Quel appui vous ont apporté les différentes institutions françaises à Singapour ?
De 2007 à 2011, avec ma collègue documentaliste de l’époque, Danièle Weiler, nous avons écrit à quatre mains un livre sur l’histoire de la communauté française de Singapour de 1819 aux années 2010. Ce projet a été soutenu par l’ambassadeur de l’époque, Monsieur Buhler. Grâce à son soutien, nous avons eu accès à de nombreuses archives à Singapour et en France. L’ouvrage a eu un très bon accueil, notamment lors de nos conférences. Notre éditeur, Didier Millet a même reçu un courrier de M Lee Kuan Yew , himself!
Les différents personnels des institutions comme le Consulat de France, la FCCS ou l’Alliance française ont vraiment été très utiles, ils nous ont aussi ouvert leurs portes. Le livre, écrit en français et en anglais, toujours en vente, à la librairie Kinokuniya principalement, relate l’histoire de notre communauté à travers les grandes périodes de Singapour. L’ouvrage montre que la communauté française a bien changé et a bien grandi ! Des 51 Français recensés par les autorités coloniales britanniques en 1871, nous sommes près de 20 000 aujourd’hui, deux siècles plus tard. La dernière décennie a été marquée par une accélération rapide du nombre de Français, puisque la communauté a presque doublé en dix ans. Avec Danièle, nous attendons la possibilité de compléter notre livre et de travailler sur ce dernier chapitre.

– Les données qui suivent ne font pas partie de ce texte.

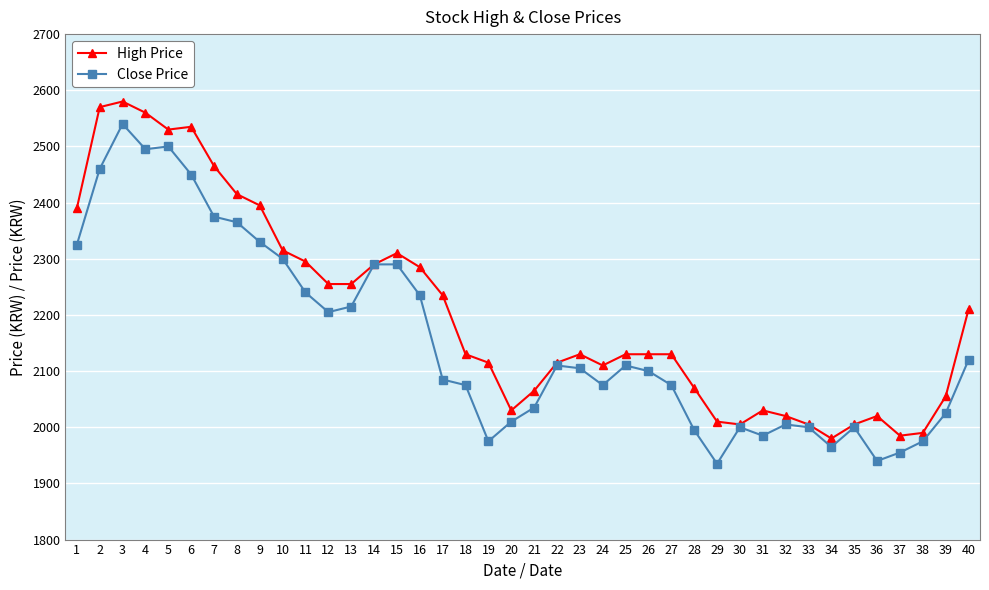

Where is the first local maximum for Close Price?

3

Pensez-vous que Singapour a beaucoup changé en 20 ans ?
Singapour a considérablement évolué pendant ces 20 dernières années. C’est un peu cliché que de dire que la ville change régulièrement de visage, mais c’est une réalité, Le heartland constitué de ces HDB et condominiums avec le shopping center comme centre-ville et son Community center pas très loin reste une constante, le plan d’urbanisme est assez similaire. Les leaders technocrates singapouriens pensent sur le long terme et cela depuis le tout début de l’existence de cité-Etat en 1965.
Il y a des choses qui ne changent pas, par exemple la nourriture. La richesse gastronomique singapourienne n’est plus à démontrer, l’UNESCO ne s’y est pas trompé en intégrant la culture des hawkers sur la liste représentative du patrimoine culturel immatériel de l'humanité le 16 décembre 2020.

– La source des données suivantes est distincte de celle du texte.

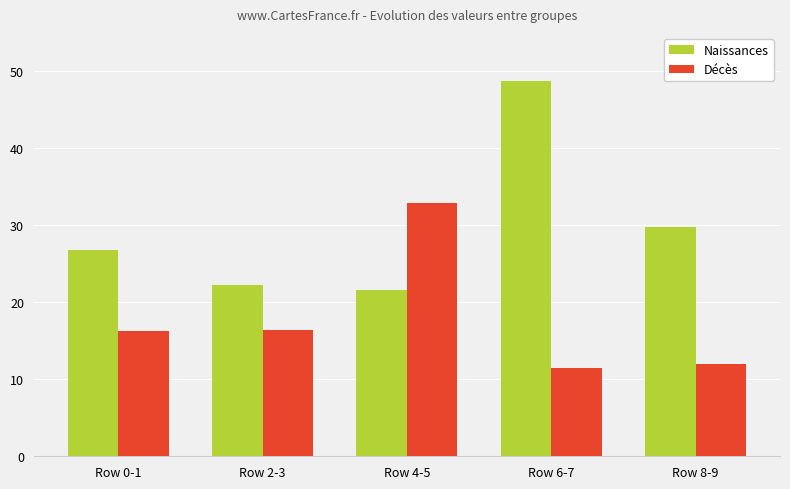

Which category has the lowest value in the Naissances series?

Row 4-5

Dans ce contexte, je dirais que des quartiers comme Tiong Bahru ont su garder un certain charme malgré sa gentrification. Si vous êtes observateur et curieux, lorsque vous vous promenez à pied, vous trouverez des scènes de vie originales au pied des HDB, des anciens métiers en voie de disparition comme le barbier, et cela un peu partout à Singapour, dans les quartiers excentrés.
Comment envisagez-vous la suite ? A Singapour ? En France ? Ailleurs ?
Il est difficile de prévenir l’avenir. Dans l’idéal, je souhaiterais rester à Singapour, y prendre ma retraite et accompagner mes filles jusqu’à leur bac à l’IFS d’ici une douzaine d’années. Mais, est-ce que le repli identitaire qui semble se développer à Singapour ne va pas contribuer à notre départ ? Je ne sais pas. Quitter Singapour est donc aussi une probabilité. Quelle serait notre prochaine destination, la France, un autre pays ? Aucune idée, nous verrons bien comment les choses vont évoluer.